- _Work instructions_:
[1] List each medium for news or entertainment that the interview mentions.
[2] Quote the interview word for word, from "sy: Oh, yes." up to and including "it’s bad (laughing).".

- _Quoted passage_:
Oh, there was always something we’d find to do (laughing). And, uh, we’d just throw parties at each other's house, you know, play cards or something like that. The kids would play. They’d get in a room and play with themselves, and we’d play cards. We didn’t have no TVs. I never had a TV until just before we moved out here. (Pause) Yeah they didn’t have as many as the stuff as they have today. Kids don’t know how lucky they are. Older people don’t even, don’t realize it.

15:10 kp: Do you remember hearing about World War II on the Radio?

       sy: Oh, yes.
       kp: The struggle, and the rest of the world?
       sy: Yeah, what, what’ch ya could.  We didn’t, I, we didn’t sit at that time and listen to the radio, but they always had a place in the paper, too, you know. Nowadays, it's like over there, when you see all that war goin' on over there.  I don’t think they ought to be showing it.  I just don’t because, just like that school did over there, they shouldn’t have showed all of that.  It’s all right to tell about it but to show it, some other guy gets an idea of doin' the same thing.  Some of this stuff, some of it's good; some of it’s bad (laughing).

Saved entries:
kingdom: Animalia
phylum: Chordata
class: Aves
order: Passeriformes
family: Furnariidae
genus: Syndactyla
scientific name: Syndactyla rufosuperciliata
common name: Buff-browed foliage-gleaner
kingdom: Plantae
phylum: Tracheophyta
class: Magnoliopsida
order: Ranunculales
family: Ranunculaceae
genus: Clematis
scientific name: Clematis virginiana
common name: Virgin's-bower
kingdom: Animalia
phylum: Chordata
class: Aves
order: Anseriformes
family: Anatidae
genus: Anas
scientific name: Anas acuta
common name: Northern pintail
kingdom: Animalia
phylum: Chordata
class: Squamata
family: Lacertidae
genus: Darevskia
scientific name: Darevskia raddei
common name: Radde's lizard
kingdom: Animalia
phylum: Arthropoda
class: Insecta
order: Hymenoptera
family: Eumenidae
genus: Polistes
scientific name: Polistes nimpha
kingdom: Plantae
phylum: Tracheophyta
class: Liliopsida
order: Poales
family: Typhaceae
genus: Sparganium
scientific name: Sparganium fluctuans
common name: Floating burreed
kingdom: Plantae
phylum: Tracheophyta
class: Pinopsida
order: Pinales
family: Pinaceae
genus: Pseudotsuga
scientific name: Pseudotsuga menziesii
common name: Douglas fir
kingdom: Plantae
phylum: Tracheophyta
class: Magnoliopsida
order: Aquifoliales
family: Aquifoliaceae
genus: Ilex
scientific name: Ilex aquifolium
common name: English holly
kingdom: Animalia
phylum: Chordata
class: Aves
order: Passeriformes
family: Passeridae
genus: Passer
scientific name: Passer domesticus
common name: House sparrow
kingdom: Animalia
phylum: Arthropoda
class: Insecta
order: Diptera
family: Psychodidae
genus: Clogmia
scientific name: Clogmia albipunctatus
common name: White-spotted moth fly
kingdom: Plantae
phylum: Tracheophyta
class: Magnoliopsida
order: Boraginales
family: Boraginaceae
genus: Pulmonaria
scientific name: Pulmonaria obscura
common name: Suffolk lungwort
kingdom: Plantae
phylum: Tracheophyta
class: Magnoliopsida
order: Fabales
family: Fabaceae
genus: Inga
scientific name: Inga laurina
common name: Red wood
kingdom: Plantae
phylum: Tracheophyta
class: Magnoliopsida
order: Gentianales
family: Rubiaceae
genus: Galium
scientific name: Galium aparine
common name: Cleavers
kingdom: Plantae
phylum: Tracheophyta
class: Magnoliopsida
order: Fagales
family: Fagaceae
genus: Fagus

- _Outputs in order_:
[1]
- TV
- radio
- the paper

[2]
sy: Oh, yes.
       kp: The struggle, and the rest of the world?
       sy: Yeah, what, what’ch ya could.  We didn’t, I, we didn’t sit at that time and listen to the radio, but they always had a place in the paper, too, you know. Nowadays, it's like over there, when you see all that war goin' on over there.  I don’t think they ought to be showing it.  I just don’t because, just like that school did over there, they shouldn’t have showed all of that.  It’s all right to tell about it but to show it, some other guy gets an idea of doin' the same thing.  Some of this stuff, some of it's good; some of it’s bad (laughing).